В той же самой традиции рассматривается «мы» у Набокова. Лишь с тем серьезным отличием, что его «я» не подвластно никаким искушениям, идущим от «мы», не испытывает к «мы» ни малейшей зависти (как у Олеши), ни малейшего желания определить отношения и по возможности найти «модус вивенди» (как у М.Булгакова). Сила же платоновского словотворчества состояла в том, что он нашел «безъязыкому» «мы» тот единственно возможный (и, вместе с тем, невозможный) язык, на котором оно, это «мы», не мычало, а самовыразилось. По степени сложности словесной задачи Платонов несопоставим с другими писателями, сторонними исследователями «мы».

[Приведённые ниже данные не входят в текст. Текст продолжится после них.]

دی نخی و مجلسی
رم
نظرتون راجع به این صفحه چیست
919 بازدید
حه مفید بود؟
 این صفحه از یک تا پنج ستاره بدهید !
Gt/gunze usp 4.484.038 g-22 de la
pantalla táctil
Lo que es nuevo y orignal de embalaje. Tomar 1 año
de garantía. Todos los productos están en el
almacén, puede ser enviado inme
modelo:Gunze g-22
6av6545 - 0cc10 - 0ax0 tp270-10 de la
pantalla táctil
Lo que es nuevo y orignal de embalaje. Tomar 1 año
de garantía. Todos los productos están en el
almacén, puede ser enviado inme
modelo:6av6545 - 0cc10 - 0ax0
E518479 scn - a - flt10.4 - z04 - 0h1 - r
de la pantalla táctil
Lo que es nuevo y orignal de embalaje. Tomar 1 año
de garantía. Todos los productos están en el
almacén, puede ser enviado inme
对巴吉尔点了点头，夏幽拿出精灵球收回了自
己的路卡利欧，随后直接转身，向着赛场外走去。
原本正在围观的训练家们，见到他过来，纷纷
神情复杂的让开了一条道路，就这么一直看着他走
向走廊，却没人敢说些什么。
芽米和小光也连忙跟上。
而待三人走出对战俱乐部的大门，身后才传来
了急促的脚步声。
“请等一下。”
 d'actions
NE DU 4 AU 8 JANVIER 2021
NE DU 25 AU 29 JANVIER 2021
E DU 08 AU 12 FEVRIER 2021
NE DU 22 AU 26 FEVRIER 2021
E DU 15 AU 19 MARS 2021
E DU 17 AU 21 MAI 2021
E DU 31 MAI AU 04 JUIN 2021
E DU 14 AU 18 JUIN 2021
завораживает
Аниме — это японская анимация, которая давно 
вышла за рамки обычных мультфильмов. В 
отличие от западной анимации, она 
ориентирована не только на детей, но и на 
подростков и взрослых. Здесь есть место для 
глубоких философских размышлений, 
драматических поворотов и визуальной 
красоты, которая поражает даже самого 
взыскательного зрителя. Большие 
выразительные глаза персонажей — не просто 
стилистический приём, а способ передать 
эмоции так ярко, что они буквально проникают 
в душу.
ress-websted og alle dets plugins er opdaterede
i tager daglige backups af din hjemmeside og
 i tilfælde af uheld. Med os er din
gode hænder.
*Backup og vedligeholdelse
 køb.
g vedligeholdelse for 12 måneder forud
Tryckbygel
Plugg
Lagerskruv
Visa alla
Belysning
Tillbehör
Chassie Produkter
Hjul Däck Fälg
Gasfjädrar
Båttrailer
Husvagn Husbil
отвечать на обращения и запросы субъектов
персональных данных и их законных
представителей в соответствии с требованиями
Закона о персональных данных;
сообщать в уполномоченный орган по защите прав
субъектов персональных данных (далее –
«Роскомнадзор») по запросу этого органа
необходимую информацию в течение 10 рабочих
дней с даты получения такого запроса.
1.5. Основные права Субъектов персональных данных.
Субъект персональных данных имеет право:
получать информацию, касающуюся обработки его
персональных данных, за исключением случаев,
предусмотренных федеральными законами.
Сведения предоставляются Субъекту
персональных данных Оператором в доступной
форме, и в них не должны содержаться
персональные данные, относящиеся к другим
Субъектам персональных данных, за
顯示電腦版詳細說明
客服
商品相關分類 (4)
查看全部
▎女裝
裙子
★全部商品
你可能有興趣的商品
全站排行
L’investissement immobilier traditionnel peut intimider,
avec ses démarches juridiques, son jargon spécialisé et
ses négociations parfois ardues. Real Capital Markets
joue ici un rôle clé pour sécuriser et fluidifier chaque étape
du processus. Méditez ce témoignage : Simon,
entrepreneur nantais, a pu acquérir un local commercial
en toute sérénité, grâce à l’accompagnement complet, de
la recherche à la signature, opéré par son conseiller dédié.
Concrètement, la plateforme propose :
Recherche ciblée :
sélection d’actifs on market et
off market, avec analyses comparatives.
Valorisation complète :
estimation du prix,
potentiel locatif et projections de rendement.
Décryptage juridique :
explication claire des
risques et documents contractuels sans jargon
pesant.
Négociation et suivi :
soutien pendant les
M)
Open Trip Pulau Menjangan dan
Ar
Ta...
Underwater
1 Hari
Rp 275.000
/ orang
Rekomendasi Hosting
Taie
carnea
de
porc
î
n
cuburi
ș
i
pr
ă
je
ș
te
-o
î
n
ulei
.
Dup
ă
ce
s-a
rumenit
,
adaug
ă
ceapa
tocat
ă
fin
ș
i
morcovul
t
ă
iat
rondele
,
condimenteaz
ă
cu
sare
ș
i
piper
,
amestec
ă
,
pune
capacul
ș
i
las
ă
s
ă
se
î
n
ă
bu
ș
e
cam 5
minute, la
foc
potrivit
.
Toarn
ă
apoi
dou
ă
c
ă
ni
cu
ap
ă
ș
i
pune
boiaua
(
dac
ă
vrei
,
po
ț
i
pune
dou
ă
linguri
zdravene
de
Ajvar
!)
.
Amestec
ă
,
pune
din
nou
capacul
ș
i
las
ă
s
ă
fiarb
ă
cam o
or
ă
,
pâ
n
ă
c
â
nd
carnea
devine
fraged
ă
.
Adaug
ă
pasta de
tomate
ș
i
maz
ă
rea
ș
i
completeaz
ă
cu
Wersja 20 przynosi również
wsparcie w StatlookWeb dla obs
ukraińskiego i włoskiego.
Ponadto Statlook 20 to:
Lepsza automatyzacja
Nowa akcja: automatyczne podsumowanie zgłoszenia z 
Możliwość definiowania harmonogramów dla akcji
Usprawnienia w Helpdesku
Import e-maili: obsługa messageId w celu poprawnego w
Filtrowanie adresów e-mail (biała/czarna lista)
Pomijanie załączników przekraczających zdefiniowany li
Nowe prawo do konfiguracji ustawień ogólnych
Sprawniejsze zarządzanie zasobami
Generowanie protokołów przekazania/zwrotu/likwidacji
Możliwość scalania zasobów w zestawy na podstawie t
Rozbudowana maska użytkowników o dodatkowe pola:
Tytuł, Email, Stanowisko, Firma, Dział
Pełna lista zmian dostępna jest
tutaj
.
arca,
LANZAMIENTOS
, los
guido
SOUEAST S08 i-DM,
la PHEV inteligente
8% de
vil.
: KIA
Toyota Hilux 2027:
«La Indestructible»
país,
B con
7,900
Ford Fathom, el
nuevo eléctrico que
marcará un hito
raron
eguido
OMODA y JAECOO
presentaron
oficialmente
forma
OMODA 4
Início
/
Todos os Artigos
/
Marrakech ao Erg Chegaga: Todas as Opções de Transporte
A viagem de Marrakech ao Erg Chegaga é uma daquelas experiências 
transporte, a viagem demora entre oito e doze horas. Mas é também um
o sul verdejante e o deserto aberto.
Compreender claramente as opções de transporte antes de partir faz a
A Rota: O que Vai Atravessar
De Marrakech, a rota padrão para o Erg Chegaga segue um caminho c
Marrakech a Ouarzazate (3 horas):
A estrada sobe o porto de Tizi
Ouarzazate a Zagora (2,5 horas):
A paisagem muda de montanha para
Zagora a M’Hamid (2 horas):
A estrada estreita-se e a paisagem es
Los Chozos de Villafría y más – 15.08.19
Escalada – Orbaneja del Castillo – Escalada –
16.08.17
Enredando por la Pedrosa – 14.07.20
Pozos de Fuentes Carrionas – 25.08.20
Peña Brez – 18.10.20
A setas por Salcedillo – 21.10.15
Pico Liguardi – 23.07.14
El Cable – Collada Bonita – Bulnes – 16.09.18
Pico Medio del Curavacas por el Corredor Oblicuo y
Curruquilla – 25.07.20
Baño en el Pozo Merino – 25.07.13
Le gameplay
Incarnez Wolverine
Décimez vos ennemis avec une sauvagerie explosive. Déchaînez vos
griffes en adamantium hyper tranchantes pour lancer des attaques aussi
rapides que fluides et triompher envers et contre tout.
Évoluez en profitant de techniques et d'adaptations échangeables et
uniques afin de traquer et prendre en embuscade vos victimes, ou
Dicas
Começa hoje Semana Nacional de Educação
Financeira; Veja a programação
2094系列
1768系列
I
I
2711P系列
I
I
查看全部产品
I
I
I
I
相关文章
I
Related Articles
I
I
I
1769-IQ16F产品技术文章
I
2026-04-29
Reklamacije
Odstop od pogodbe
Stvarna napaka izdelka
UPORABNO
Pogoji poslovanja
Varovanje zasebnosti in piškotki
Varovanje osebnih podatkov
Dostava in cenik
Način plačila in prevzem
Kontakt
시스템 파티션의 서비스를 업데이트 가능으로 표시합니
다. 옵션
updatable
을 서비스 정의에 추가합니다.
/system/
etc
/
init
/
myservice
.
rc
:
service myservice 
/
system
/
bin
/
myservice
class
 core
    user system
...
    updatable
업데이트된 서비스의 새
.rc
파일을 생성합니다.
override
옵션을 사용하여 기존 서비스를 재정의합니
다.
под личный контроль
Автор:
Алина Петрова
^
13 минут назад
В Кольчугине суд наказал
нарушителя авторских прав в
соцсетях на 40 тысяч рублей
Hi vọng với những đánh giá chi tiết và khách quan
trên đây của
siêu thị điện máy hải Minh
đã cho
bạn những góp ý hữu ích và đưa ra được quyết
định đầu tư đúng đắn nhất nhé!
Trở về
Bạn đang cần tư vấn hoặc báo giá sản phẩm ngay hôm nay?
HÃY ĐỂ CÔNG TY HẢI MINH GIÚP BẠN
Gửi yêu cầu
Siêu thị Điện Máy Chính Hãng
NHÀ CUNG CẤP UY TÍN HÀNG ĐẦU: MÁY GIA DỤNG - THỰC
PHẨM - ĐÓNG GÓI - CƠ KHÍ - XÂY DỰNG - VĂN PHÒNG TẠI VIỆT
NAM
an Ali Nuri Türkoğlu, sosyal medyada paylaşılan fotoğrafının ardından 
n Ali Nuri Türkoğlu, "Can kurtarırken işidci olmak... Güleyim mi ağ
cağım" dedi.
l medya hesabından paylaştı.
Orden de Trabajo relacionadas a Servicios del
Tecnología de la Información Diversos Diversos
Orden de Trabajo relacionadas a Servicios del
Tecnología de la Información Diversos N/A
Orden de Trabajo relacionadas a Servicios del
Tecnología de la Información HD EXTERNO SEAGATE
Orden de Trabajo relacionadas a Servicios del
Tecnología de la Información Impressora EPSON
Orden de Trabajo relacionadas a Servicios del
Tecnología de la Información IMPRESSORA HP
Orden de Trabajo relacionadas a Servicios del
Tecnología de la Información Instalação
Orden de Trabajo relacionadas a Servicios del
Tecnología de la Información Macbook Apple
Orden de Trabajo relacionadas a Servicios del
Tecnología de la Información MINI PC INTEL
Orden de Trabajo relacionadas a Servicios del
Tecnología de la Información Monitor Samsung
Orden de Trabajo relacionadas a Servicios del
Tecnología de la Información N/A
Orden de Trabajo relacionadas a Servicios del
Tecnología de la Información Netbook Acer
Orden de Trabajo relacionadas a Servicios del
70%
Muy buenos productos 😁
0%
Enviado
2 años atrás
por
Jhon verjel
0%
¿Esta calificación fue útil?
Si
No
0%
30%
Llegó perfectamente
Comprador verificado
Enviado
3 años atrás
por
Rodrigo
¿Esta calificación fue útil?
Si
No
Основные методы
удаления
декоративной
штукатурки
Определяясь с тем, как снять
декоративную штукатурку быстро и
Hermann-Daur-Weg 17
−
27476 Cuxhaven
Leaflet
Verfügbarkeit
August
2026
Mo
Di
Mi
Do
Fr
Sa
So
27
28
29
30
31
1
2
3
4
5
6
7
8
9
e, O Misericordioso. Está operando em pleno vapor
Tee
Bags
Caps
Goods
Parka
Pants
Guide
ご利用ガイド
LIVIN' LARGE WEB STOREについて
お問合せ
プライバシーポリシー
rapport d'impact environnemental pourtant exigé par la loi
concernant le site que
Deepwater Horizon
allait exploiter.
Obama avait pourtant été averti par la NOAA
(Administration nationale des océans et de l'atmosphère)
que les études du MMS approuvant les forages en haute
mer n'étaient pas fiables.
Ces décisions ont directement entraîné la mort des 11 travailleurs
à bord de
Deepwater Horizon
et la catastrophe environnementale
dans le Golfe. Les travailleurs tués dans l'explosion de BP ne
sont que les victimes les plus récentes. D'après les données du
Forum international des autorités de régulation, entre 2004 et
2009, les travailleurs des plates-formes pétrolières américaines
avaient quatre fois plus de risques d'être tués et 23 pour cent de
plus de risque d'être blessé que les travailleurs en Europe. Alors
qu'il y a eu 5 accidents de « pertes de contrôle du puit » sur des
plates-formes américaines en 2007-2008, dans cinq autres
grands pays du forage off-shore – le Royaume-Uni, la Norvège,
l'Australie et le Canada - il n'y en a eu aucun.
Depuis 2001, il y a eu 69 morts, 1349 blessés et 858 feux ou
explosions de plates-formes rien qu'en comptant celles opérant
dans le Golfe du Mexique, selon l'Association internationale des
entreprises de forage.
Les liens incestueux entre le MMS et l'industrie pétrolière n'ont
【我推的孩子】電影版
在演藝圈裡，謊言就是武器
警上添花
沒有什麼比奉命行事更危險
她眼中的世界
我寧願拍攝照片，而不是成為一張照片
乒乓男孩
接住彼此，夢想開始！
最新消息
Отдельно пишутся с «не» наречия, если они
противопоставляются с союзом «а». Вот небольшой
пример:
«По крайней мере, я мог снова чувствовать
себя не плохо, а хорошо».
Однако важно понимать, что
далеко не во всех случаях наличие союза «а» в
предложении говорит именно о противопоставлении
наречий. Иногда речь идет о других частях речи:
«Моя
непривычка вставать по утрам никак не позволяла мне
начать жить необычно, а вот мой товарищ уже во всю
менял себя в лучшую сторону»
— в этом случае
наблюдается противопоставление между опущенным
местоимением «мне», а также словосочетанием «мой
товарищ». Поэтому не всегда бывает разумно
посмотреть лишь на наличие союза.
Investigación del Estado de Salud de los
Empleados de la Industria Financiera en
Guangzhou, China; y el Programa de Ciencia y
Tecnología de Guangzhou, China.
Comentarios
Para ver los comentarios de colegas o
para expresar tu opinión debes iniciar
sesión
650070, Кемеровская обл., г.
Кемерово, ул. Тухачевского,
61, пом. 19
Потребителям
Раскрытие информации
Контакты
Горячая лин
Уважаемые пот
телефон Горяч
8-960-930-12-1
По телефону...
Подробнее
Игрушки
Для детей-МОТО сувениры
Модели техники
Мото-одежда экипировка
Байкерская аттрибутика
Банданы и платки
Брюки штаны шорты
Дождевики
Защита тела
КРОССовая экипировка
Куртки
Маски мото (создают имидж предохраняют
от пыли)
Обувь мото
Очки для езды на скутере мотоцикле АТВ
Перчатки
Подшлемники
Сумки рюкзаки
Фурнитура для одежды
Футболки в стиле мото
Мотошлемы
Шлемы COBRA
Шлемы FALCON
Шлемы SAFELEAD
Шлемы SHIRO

Набоковская проза во многом опиралась на опыт символистскои прозы и прежде всего на опыт автора романа «Петербург» (одного из четырех главных произведений XX в., по определению Набокова, наряду с произведениями Джойса, Кафки и Пруста). Но символистский роман, особенно в его русском варианте, был романом «вертикального» поиска истины, то есть романом метафизическим. С другой стороны, он был романом индивидуалистическим, ибо жаждущее истины «я» искало «вертикальную» истину в одиночку, отвергая обыденную мораль «мы» и тем самым отвергая предшествующую традицию, когда «я» тосковало по соединению с «мы» и, если такого соединения не находило, было готово причислить себя к «лишним людям». Вообще авантюры повествовательного «я» в творчестве русских писателей XIX — начала XX века еще далеко не изученная тема. Можно только заметить, что после Достоевского и Толстого возникло два противоположных направления: одно тяготело к смыканию с «мы» (линия Горького и далее социалистического реализма в советской литературе), другое отражало разочарование по поводу соединения с «мы» (у А.Белого этот отрыв «я» от «мы» катастрофичен, и никакая теософия его не снимает).
В силу своего метафизического «сомнения» Набоков закрыл верхний этаж символистской прозы, то есть закрыл для своего «я» выходы не только в горизонтальную плоскость «мы», но и в вертикальную плоскость слияния в некое мистическое «мы» с мировой душой. Таким образом, набоковское «я» (и плеяда его романных двойников) оказалось в полном одиночестве, предельной изоляции, и, удержав в сознании символистскую идею неподлинности «здешнего» мира, условности его декораций, оно — волей-неволей, — не имея доступа в верхние этажи, должно было театрализовать этот мир декораций (в театрализации содержится момент преодоления и освобождения от неподлинного мира), причем «другой» в мире Набокова (кроме исключений, о которых ниже) также оказывается видимостью, призраком, наконец, вещью (тем самым подтверждается ортеговская концепция). Подобное абсолютно одинокое «я» становится невольным ницшеанцем, в тени близкой по времени ницшеанской традиции как непроизвольного ориентира, и тогда вырабатывается особый комплекс морали, в чем-то оппозиционный по отношению к предшествующей, христианской этике. Впрочем, это «ницшеанство» в известной степени ограничено не только воспитанием (вспомним комплекс ставрогинской порядочности, хотя это сравнение хромает из-за отсутствия в набоковском «я» воли к «преступлению»: в романе «Отчаяние» скорее проявлен интерес к игре в «идеальное» преступление), но и здравым смыслом, чувством юмора и самоиронией, которая, правда, у Набокова не всегда обнаруживается, что ослабляет самоанализ и позволяет оставаться в тени иным чертам его «я», которое считает, что знает себя досконально и уж во всяком случае лучше других.